Wednesday, July 18, 2007

Learned helplessness and learned unhelpfulness

Learned helplessness results from period in which someone encounters failure and as a result just gives up. It is a motivational problem. People will say, "I'm tired of fighting" or something to that effect.
Learned unhelpfulness is the result of someone being taught that all they need to do to help their neighbor is to pay their taxes, or contribute some money to a group that is doing something. People will say, to use the words of Ebenezer Scrooge in Dicken's A Christmas Carol (see A nation of Scrooges? ),
“Are there no prisons? . . .And the Union workhouses?” demanded Scrooge . .
.”Are they still in operation? . . .The Treadmill and the Poor Law are in full
vigor, then?” . . . “Oh! I was afraid, from what you said at first, that
something had occurred to stop them in their useful course,” . . .”I wish to be
left alone” . . . “since you asked me what I wish, gentlemen, that is my answer”
. . . “I help support the establishments I have mentioned – they cost enough:
and those who are badly off must go there.”

Those having the potential to help, instead look to the government because they pay taxes, or look to some organization because they give money. As a result then are unhelpful on a personal level.

In the end there is a confluence of learned helplessness and learned unhelpfulness. Those needing assistance may be totally frustrated with government and other beauracratic structures from whom they have been endeavoring to receive help resulting in their feeling helpless and wanting to give up, while those who could help have learned to lean on beauracratic structures to help those in need, thinking they need to do little or nothing other than that, resulting in their becoming unhelpful.

As Christians, we should know better than to rely on the government to help people in need. Sure we can support and/or advocate for government programs, however, we recognize that services are rendered when caring is needed. As Christians, we should also know better than to assume that all we need to do is to send a check to someone and we are then relieved of our responsibility towards others. Statistics indicate that the majority of Christians do not even tithe their financial resources, so that we are giving too little financially to charitable and church organizations, and expecting others to also do the grunt work of helping others, whether it is through governmental programs or relief organizations.

Its like the perfect storm of uncaring coupled with deep need. Perhaps the only way it could get worse would be for the government to cut programs as then the learned unhelpful would be relying on governmental programs that were not in existence, and the learned helpless would experience a further loss of motivation to attempt to fight for limited governmental resources.

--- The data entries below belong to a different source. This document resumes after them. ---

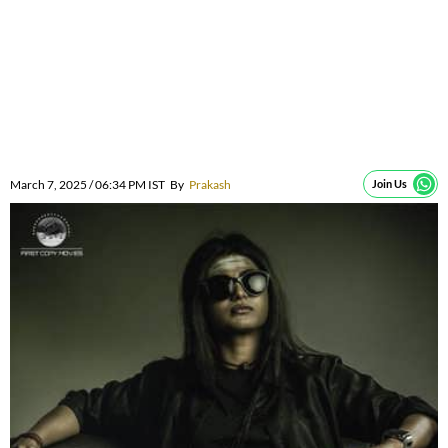
March 7, 2025 / 06:34 PM IST
By
Prakash
Join Us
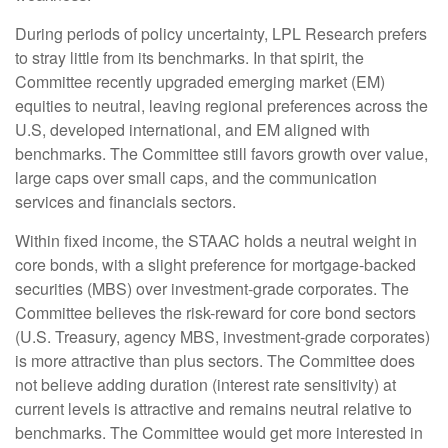
During periods of policy uncertainty, LPL Research prefers
to stray little from its benchmarks. In that spirit, the
Committee recently upgraded emerging market (EM)
equities to neutral, leaving regional preferences across the
U.S, developed international, and EM aligned with
benchmarks. The Committee still favors growth over value,
large caps over small caps, and the communication
services and financials sectors.
Within fixed income, the STAAC holds a neutral weight in
core bonds, with a slight preference for mortgage-backed
securities (MBS) over investment-grade corporates. The
Committee believes the risk-reward for core bond sectors
(U.S. Treasury, agency MBS, investment-grade corporates)
is more attractive than plus sectors. The Committee does
not believe adding duration (interest rate sensitivity) at
current levels is attractive and remains neutral relative to
benchmarks. The Committee would get more interested in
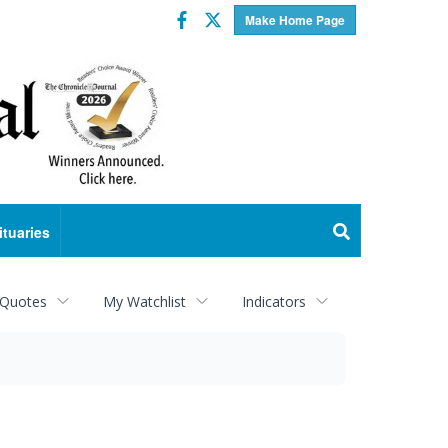
Facebook
Twitter
Make Home Page
ituaries
 Quotes
My Watchlist
Indicators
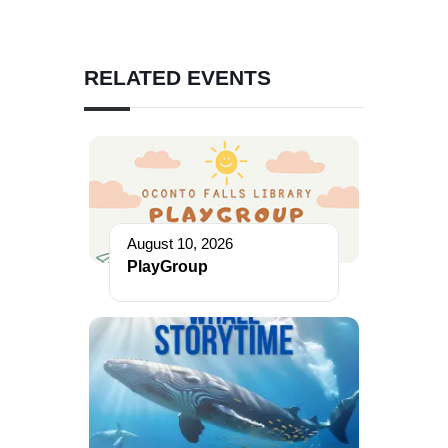
RELATED EVENTS
August 10, 2026
PlayGroup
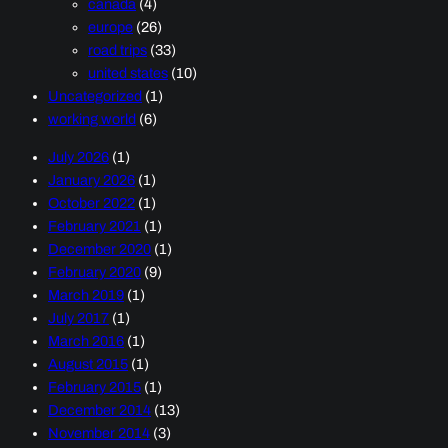
canada
(4)
europe
(26)
road trips
(33)
united states
(10)
Uncategorized
(1)
working world
(6)
July 2026
(1)
January 2026
(1)
October 2022
(1)
February 2021
(1)
December 2020
(1)
February 2020
(9)
March 2019
(1)
July 2017
(1)
March 2016
(1)
August 2015
(1)
February 2015
(1)
December 2014
(13)
November 2014
(3)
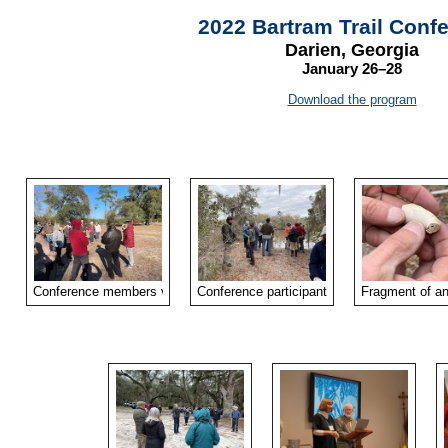
2022 Bartram Trail Conf
Darien, Georgia
January 26–28
Download the program
Conference members visited the McIntosh Cemetery on Saturday afternoo
Conference participants explored the site o
Fragment of an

To my mind, the answer is for me to get involved with my neighbor. I must tell you that that involvement is not often clean and easy either. I have a friend I am trying to encourage and support who looks to me for solutions and I have none. I sit with him and talk through the issues, I am his friend, I try to encourage him in the midst of the frustrations with the system, but I don't have the answers. What I do have for him is encouragement and friendship. He knows that when we get together for coffee, that he will be meeting with someone who cares about him, who listens to him and will try to help him if we can arrive at a course of action. Will I be able to help him to move forward, I hope so, but I make no promises. However, I also do not wash my hands of him in the assumption that the government or other agencies are taking care of him. I know better. I cannot do everything, but I can do something and what I can do I try to do and I think that is encouraging to him. It helps him to continue to battle the helplessness that the system is unconsciously trying to teach him. It also helps me through my friends encouragement to battle the unhelpfulness that the system is unconsciously trying to teach me.

Human service is always messy and not easy. The degree to which human service becomes regimented and easy is the degree to which it is excluding helpers, removing freedoms, and teaching helplessness. To paraphrase Dr. Julian Rappaport, when I use convergent thinking to solve human service problems I prove that I do not understand the problem.

So find those around you who are being devalued and encourage them. Then look in the mirror and ask yourself if you have bought the lie that helping is the government's or some agency's responsibility. Have you been programmed to be unhelpful?